Baca juga: Kenaikan Harga BBM, Pelaku Usaha Perjalanan Wisata di Lampung Juga Dipusingkan Naiknya Tarif Tol
Komisi IV DPRD Provinsi Lampung meminta pemerintah mengevaluasi kebijakan kenaikan tarif ruas Tol Bakauheni–Terbanggi Besar (BTB) yang mulai diberlakukan sejak akhir 2025 hingga awal 2026.
Permintaan itu disampaikan dalam rapat dengar pendapat (RDP) bersama pengelola ruas Tol Bakauheni–Terbanggi Besar dan Tol Terbanggi Besar–Pematang Panggang–Kayu Agung (Terpeka), Senin (6/7/2026).
Ketua Komisi IV DPRD Lampung, Muklis Basri, mengatakan rapat digelar sebagai tindak lanjut atas banyaknya keluhan masyarakat terkait kenaikan tarif tol yang dinilai cukup tinggi.
"Komisi IV DPRD Provinsi Lampung menyampaikan sikap agar kenaikan tarif jalan tol ini dievaluasi kembali. Kami ingin aspirasi masyarakat benar-benar menjadi perhatian pengelola maupun pemerintah," ujar Muklis usai rapat.
Ia menjelaskan, saat ini ruas Tol Bakauheni–Terbanggi Besar dikelola PT Bakauheni Terbanggi Besar Toll (BTB) di bawah PT Rafflesia Investasi Indonesia, sedangkan ruas Terbanggi Besar–Pematang Panggang–Kayu Agung masih dikelola PT Hutama Karya.
Menurut Muklis, DPRD memahami bahwa penyesuaian tarif telah resmi diberlakukan sehingga tidak bisa langsung dibatalkan.
"Kalau tarif sudah berlaku memang tidak bisa begitu saja ditunda.

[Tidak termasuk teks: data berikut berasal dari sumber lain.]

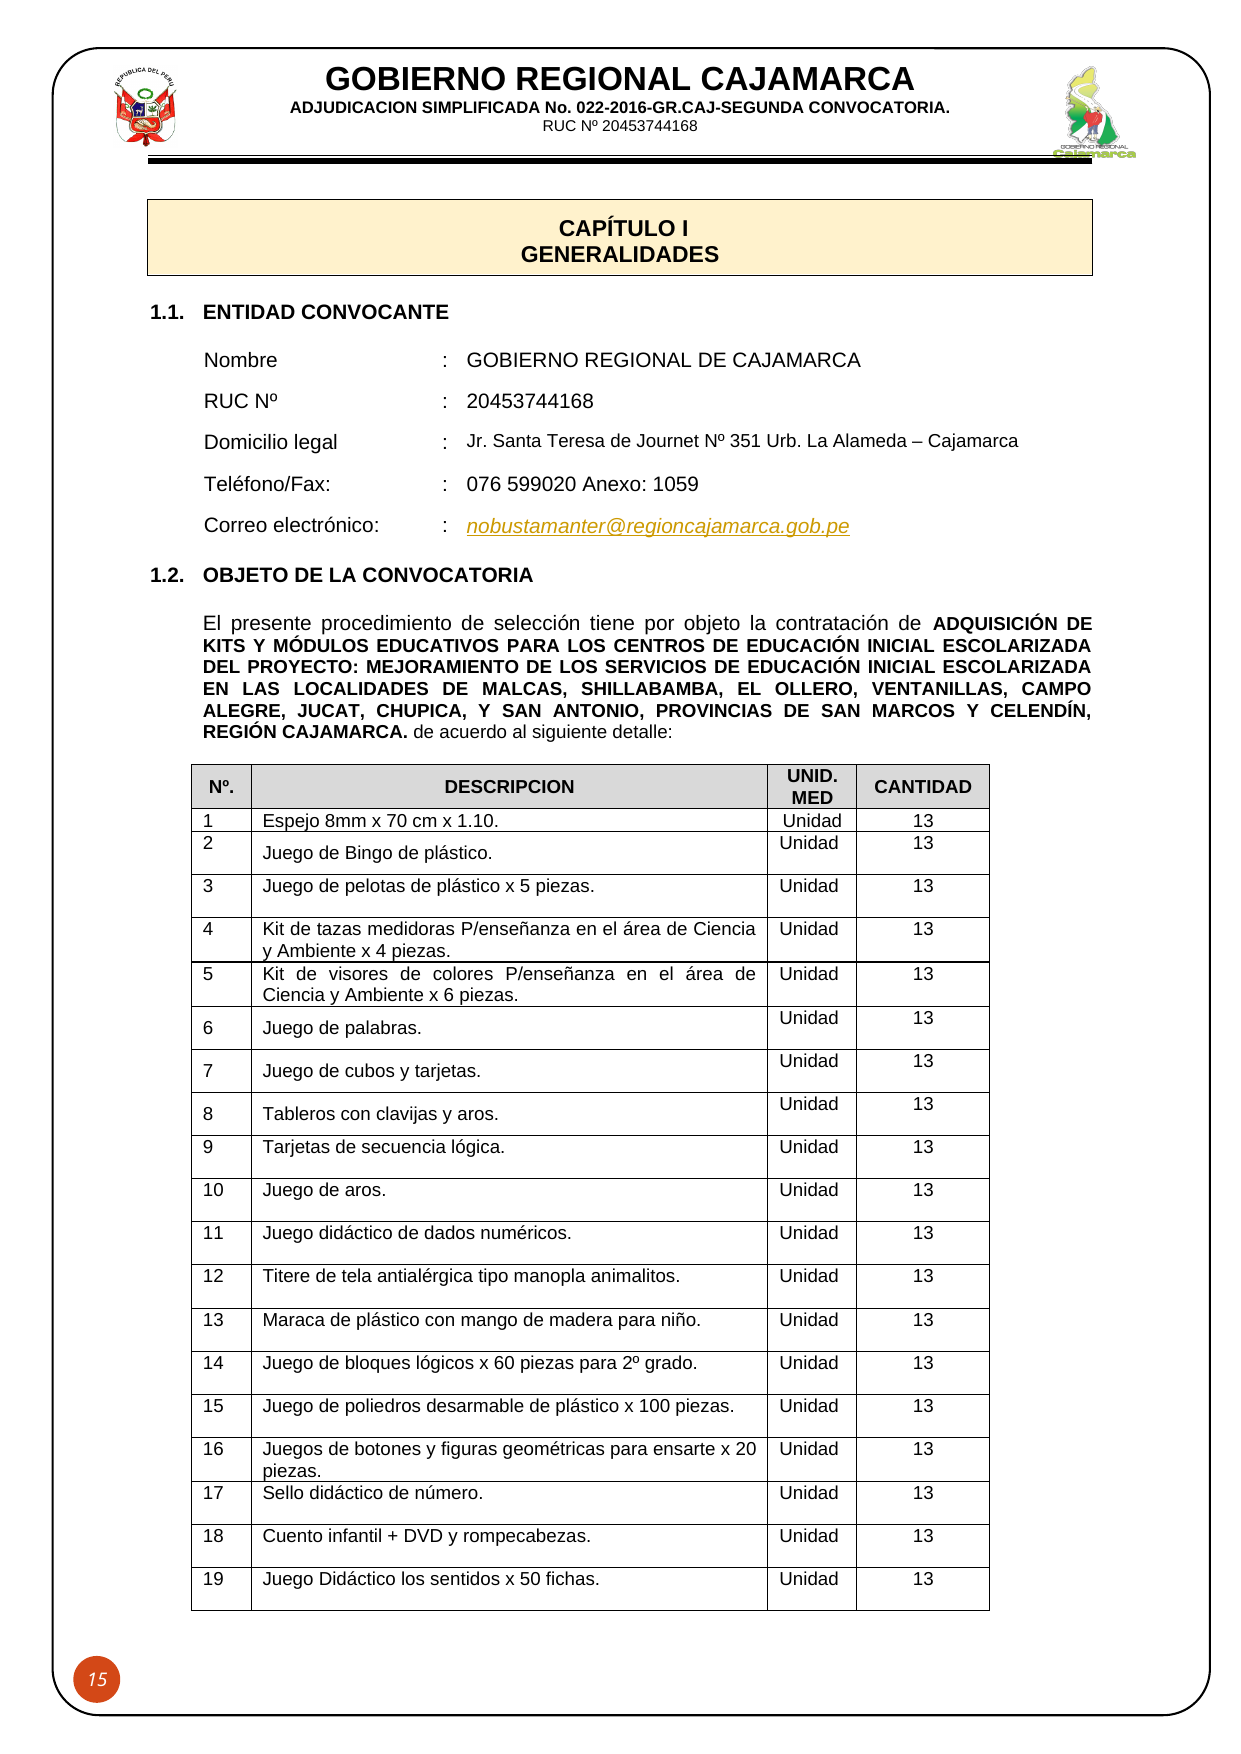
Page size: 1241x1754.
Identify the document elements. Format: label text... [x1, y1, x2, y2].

table_cell Domicilio legal [192, 430, 431, 472]
table_cell 13 [857, 1395, 989, 1437]
table_header : [431, 348, 455, 389]
picture [112, 65, 178, 148]
table_cell Tableros con clavijas y aros. [252, 1093, 767, 1135]
table_cell RUC Nº [192, 389, 431, 430]
table_cell 20453744168 [455, 389, 1086, 430]
table_cell Unidad [768, 918, 856, 961]
table_cell 13 [857, 1050, 989, 1092]
table_cell 4 [192, 918, 251, 961]
table_cell Juego de palabras. [252, 1007, 767, 1049]
table_cell Unidad [768, 875, 856, 917]
table_cell Cuento infantil + DVD y rompecabezas. [252, 1525, 767, 1567]
table_cell Juego de poliedros desarmable de plástico x 100 piezas. [252, 1395, 767, 1437]
table_cell Unidad [768, 1438, 856, 1481]
table_cell 3 [192, 875, 251, 917]
table_cell Unidad [768, 963, 856, 1006]
table_header Nº. [192, 765, 251, 808]
table_cell : [431, 472, 455, 513]
table_cell Unidad [768, 1007, 856, 1049]
table_header Nombre [192, 348, 431, 389]
table_header DESCRIPCION [252, 765, 767, 808]
table_cell Juego de aros. [252, 1179, 767, 1221]
table_cell Unidad [768, 1352, 856, 1394]
table_cell : [431, 430, 455, 472]
list OBJETO DE LA CONVOCATORIA [150, 563, 1092, 587]
table_cell Correo electrónico: [192, 513, 431, 563]
table_header GOBIERNO REGIONAL DE CAJAMARCA [455, 348, 1086, 389]
table_cell 13 [857, 1568, 989, 1610]
table_cell Unidad [768, 1265, 856, 1307]
table_header CANTIDAD [857, 765, 989, 808]
table_cell Unidad [768, 809, 856, 831]
table_header CAPÍTULO I GENERALIDADES [148, 200, 1092, 274]
table_cell 076 599020 Anexo: 1059 [455, 472, 1086, 513]
table_cell Unidad [768, 1222, 856, 1264]
table_cell Juego Didáctico los sentidos x 50 fichas. [252, 1568, 767, 1610]
table_cell Unidad [768, 1136, 856, 1178]
table_cell 13 [857, 1482, 989, 1524]
table_cell 14 [192, 1352, 251, 1394]
table_cell 8 [192, 1093, 251, 1135]
table_cell 17 [192, 1482, 251, 1524]
table_cell Tarjetas de secuencia lógica. [252, 1136, 767, 1178]
table_cell 9 [192, 1136, 251, 1178]
table_cell Unidad [768, 1525, 856, 1567]
table_header UNID.MED [768, 765, 856, 808]
table_cell Teléfono/Fax: [192, 472, 431, 513]
table_cell 13 [857, 1136, 989, 1178]
table_cell Juego de cubos y tarjetas. [252, 1050, 767, 1092]
table_cell Unidad [768, 1482, 856, 1524]
table_cell Juego de bloques lógicos x 60 piezas para 2º grado. [252, 1352, 767, 1394]
table_cell 13 [857, 1438, 989, 1481]
table_cell 5 [192, 963, 251, 1006]
table_cell Kit de tazas medidoras P/enseñanza en el área de Ciencia y Ambiente x 4 piezas. [252, 918, 767, 961]
table_cell Unidad [768, 1309, 856, 1351]
table_cell Juego de pelotas de plástico x 5 piezas. [252, 875, 767, 917]
table_cell 11 [192, 1222, 251, 1264]
table_cell nobustamanter@regioncajamarca.gob.pe [455, 513, 1086, 563]
table_cell 13 [857, 1265, 989, 1307]
table_cell Unidad [768, 1179, 856, 1221]
table_cell 13 [857, 832, 989, 874]
table_cell 13 [857, 1525, 989, 1567]
table_cell 13 [857, 1007, 989, 1049]
table_cell 13 [857, 918, 989, 961]
text El presente procedimiento de selección tiene por objeto la contratación de ADQUISICIÓN DE KITS Y MÓDULOS EDUCATIVOS PARA LOS CENTROS DE EDUCACIÓN INICIAL ESCOLARIZADA DEL PROYECTO: MEJORAMIENTO DE LOS SERVICIOS DE EDUCACIÓN INICIAL ESCOLARIZADA EN LAS LOCALIDADES DE MALCAS, SHILLABAMBA, EL OLLERO, VENTANILLAS, CAMPO ALEGRE, JUCAT, CHUPICA, Y SAN ANTONIO, PROVINCIAS DE SAN MARCOS Y CELENDÍN, REGIÓN CAJAMARCA. de acuerdo al siguiente detalle: [203, 611, 1092, 743]
table_cell Unidad [768, 832, 856, 874]
table_cell 13 [857, 963, 989, 1006]
table_cell 10 [192, 1179, 251, 1221]
table_cell Maraca de plástico con mango de madera para niño. [252, 1309, 767, 1351]
table_cell 13 [857, 1093, 989, 1135]
table_cell 13 [857, 1179, 989, 1221]
table_cell 13 [857, 1309, 989, 1351]
table_cell Juego didáctico de dados numéricos. [252, 1222, 767, 1264]
table_cell 13 [857, 1222, 989, 1264]
table_cell 1 [192, 809, 251, 831]
table_cell Jr. Santa Teresa de Journet Nº 351 Urb. La Alameda – Cajamarca [455, 430, 1086, 472]
table_cell Unidad [768, 1050, 856, 1092]
table_cell 13 [857, 1352, 989, 1394]
table_cell Unidad [768, 1568, 856, 1610]
table_cell 7 [192, 1050, 251, 1092]
table_cell 12 [192, 1265, 251, 1307]
picture [1053, 66, 1136, 159]
table_cell 2 [192, 832, 251, 874]
table_cell 6 [192, 1007, 251, 1049]
table_cell : [431, 513, 455, 563]
table_cell Espejo 8mm x 70 cm x 1.10. [252, 809, 767, 831]
table_cell 18 [192, 1525, 251, 1567]
table_cell Kit de visores de colores P/enseñanza en el área de Ciencia y Ambiente x 6 piezas. [252, 963, 767, 1006]
table_cell 13 [857, 875, 989, 917]
table_cell Sello didáctico de número. [252, 1482, 767, 1524]
table_cell Unidad [768, 1395, 856, 1437]
table_cell Unidad [768, 1093, 856, 1135]
table_cell 15 [192, 1395, 251, 1437]
table_cell Juego de Bingo de plástico. [252, 832, 767, 874]
list ENTIDAD CONVOCANTE [150, 299, 1092, 323]
table_cell Juegos de botones y figuras geométricas para ensarte x 20 piezas. [252, 1438, 767, 1481]
table_cell 16 [192, 1438, 251, 1481]
table_cell : [431, 389, 455, 430]
table_cell 13 [857, 809, 989, 831]
table_cell 19 [192, 1568, 251, 1610]
table_cell Titere de tela antialérgica tipo manopla animalitos. [252, 1265, 767, 1307]
table_cell 13 [192, 1309, 251, 1351]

Tetapi kami tetap mendorong agar dilakukan evaluasi kembali sebagai tindak lanjut atas keluhan masyarakat," katanya.
Selain membahas tarif, Komisi IV juga menyoroti pemenuhan Standar Pelayanan Minimal (SPM), mulai dari kondisi rest area hingga kualitas pelayanan di sepanjang ruas tol yang dinilai masih perlu ditingkatkan.
Sementara itu, Direktur PT Bakauheni Terbanggi Besar Toll (BTB), Charles Giroth, menegaskan bahwa penyesuaian tarif merupakan kewenangan pemerintah, bukan keputusan perusahaan.
Menurutnya, besaran tarif ditetapkan melalui Keputusan Menteri setelah melalui evaluasi yang melibatkan Kementerian Pekerjaan Umum, Badan Pengatur Jalan Tol (BPJT), BPKP, serta forum pembahasan bersama pemerintah daerah.
"Penyesuaian tarif merupakan kebijakan pemerintah melalui mekanisme yang melibatkan Kementerian Pekerjaan Umum, Badan Pengatur Jalan Tol (BPJT), BPKP, serta forum diskusi dengan pemerintah daerah. Kami tidak memiliki kewenangan untuk menaikkan ataupun menurunkan tarif secara sepihak," jelas Charles.
Ia memastikan seluruh aspirasi yang disampaikan DPRD Lampung akan diteruskan kepada pihak terkait. Namun, berdasarkan ketentuan yang berlaku, peluang penurunan tarif dinilai sangat kecil.
"Semua aspirasi tentu akan kami sampaikan dan dibahas sesuai mekanisme yang ada. Namun berdasarkan ketentuan yang berlaku, penyesuaian tarif merupakan bagian dari perjanjian investasi jalan tol. Sepanjang yang kami ketahui, belum pernah ada kebijakan penurunan tarif tol setelah ditetapkan melalui mekanisme pemerintah," ujarnya.
Charles menambahkan, evaluasi tarif jalan tol dilakukan setiap dua tahun sekali dengan mempertimbangkan tingkat inflasi dan hasil evaluasi pemerintah.
Ia juga mengungkapkan, setelah tarif baru diberlakukan sempat terjadi penurunan volume kendaraan. Namun kondisi tersebut hanya berlangsung sekitar dua pekan sebelum arus lalu lintas kembali normal.
"Data lalu lintas tersebut juga akan kami sampaikan kepada DPRD Lampung sebagai bahan evaluasi bersama," pungkasnya.